You should also do the masking and shifting yourself if the placement of the bitfields matters, if you want them in a certain order within the word so you can sort by the whole word. If you don't care about those things then using bitfields can help you have nice readable code.

If you go with bitfields, there are some things to be careful about:

* Try to use a type large enough to contain all of your bitfields so that it doesn't have to insert padding bits between bitfields. If the type you use is too small it will waste padding bits rather than trying to split the field in two parts.

* Use an unsigned type. If you just use something like "int" you may get some nasty surprises.
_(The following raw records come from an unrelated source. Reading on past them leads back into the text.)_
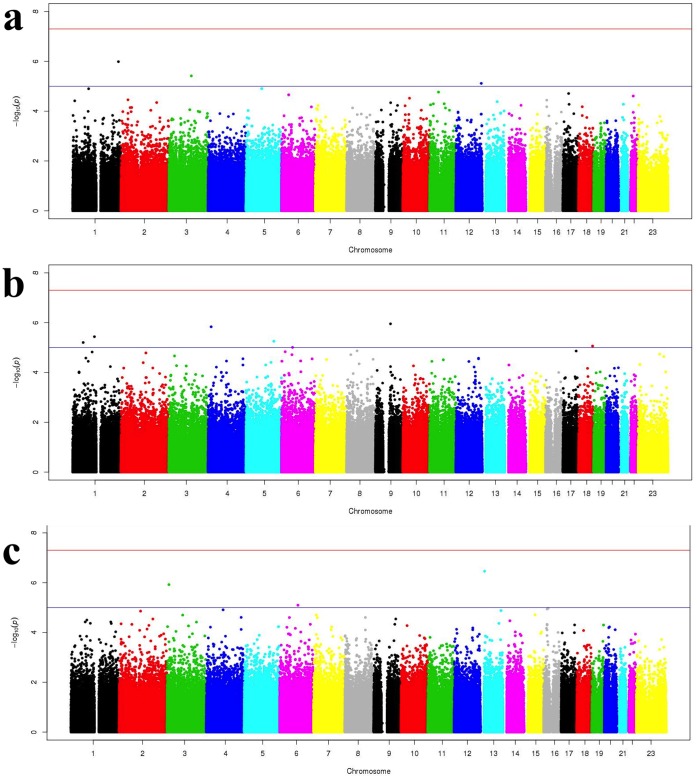
Manhattan plots of –log(P) for association of SNPs and chromosomal position for all SNPs analyzed in linear regression covariate-adjusted models.Panel A presents the Manhattan plot for the phenotype, ADHD-IV Impulsivity Scale. Panel B presents the Manhattan plot for the phenotype, CBCL/1.5-5 PDPs. Panel C presents the Manhattan plot for the phenotype, CBCL/1.5-5 Total Problems. Red horizontal line represents 5×10−8 threshold for genome-wide significance. Blue horizontal line indicates the 10−6 threshold for suggestive genome-wide significance.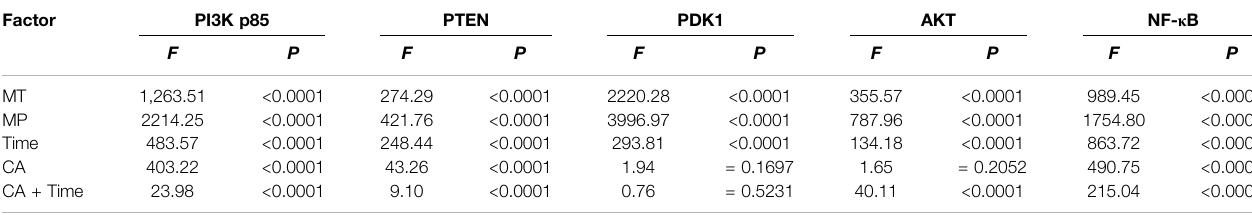
TABLE 3 | ANOVA of the PI3K-AKT1 signaling pathway in rats: main effect and interaction results.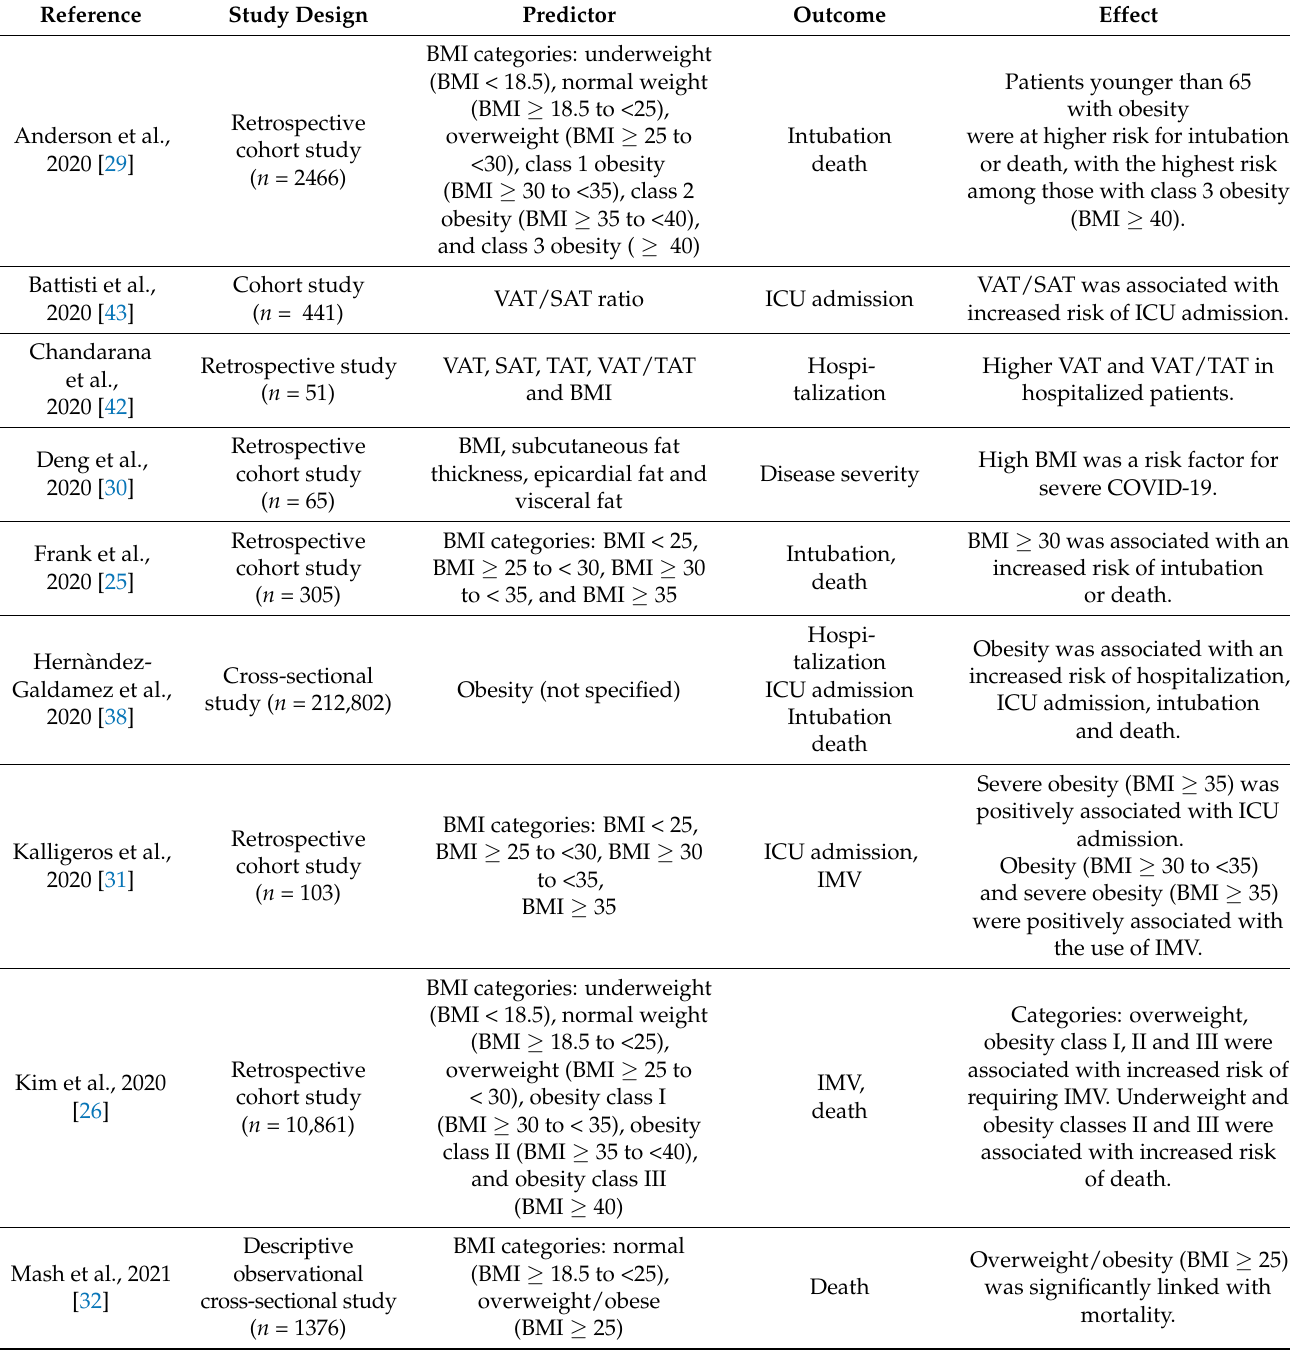
Table 1. Clinical Studies Investigating the Association Between Obesity and Disease Severity in COVID-19 Patients. Reference Study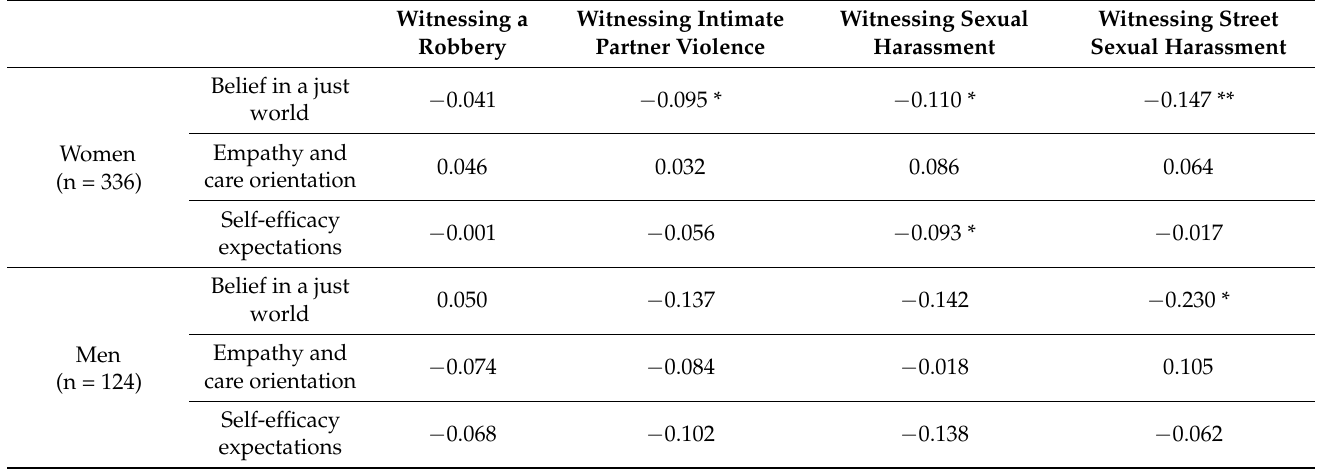
Table 6. Relationship between characteristics of people who help and experiences as violence witness.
* Single-bit fields work nicely as flags or bool replacements. You can write inline setter and getter methods that cast to and from the "proper" type for what you want to store (bool, an enum, etc.). Putting your bitfields into a struct inside a union with a regular integer-typed field can also be handy (you can use that member for things like copy constructors). It might make them more annoying to initialize though.
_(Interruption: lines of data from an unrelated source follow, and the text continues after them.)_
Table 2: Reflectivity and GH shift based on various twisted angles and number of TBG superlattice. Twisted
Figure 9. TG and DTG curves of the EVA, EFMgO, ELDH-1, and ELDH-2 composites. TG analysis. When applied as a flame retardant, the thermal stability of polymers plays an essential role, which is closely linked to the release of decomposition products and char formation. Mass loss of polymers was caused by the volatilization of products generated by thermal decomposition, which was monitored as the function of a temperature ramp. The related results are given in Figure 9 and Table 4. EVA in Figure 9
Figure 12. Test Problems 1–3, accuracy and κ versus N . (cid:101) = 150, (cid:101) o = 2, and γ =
* Don't assume your compiler is smart enough to merge a bunch of assignments of literal values to the bitfields into a single assignment to the underlying type. If you have any code like that where you care about the performance (e.g. if you assign them all in the constructor, and you're constructing an array of 1000 of them) then you should check the generated code to make sure its not too stupid.
mar
Posts: 2554
Joined: Fri Nov 26, 2010 2:00 pm
Location: Czech Republic
Full name: Martin Sedlak

Re: Using bitfields to store a move?

Post by mar »

sluijten wrote:Bitfields are not portable in C, i.e. the language does not define what the MSB and LSB will be. Is there a problem with that?
I want to use bitfields (UNION-ed with an unsigned integer) to store a move, and do not intend to do any masking or shifting on the fields.
I only need 24 bits, but intend to inflate this to 32-bit, so a move will be aligned with a 32-bit integer, which might be faster on some compilers/systems.
But still wonder if there might be reason for not using bitfields? any thoughts?

Code: Select all

union Move {
   struct {
      unsigned from          : 8;
      unsigned to            : 8;
      unsigned movingPiece   : 8;
      unsigned capturedPiece : 4;
      unsigned promoteTo     : 4;
   };
   unsigned int moveInt;
};
I tried using bitfields in my previous engine, it's comfortable for the programmer but the performance was a problem so I recommend not to do that and do the masking/shifting yourself instead. Besides, you don't know how the compiler packs the fields. Alternatively you can use
unsigned char from, to and unsigned short flags. Hope that helps.

Regards
Martin
Mincho Georgiev
Posts: 454
Joined: Sat Apr 04, 2009 6:44 pm
Location: Bulgaria

Re: Using bitfields to store a move?

Post by Mincho Georgiev »

I don't understand. In the above structure, the maximum size of your move is integer. So why using bit-fields instead of 4 bytes in the unnamed tag. That is exactly what I use in Pawny. It's simpler than bit shifting. Because of the unnamed tag doesn't add a struct ref. (Move.from instead of Move.S.from) and you simply have a byte ptr[x] reference to extract member data. Of course it's changing the usage that way - you will have stored square numbers and packed integer to transfer or compare, so it's up to you to decide whether is working for you. Plus if you do scoring in the packed my comment is irrelevant, but looking at your structure that doesn't seems to be the case.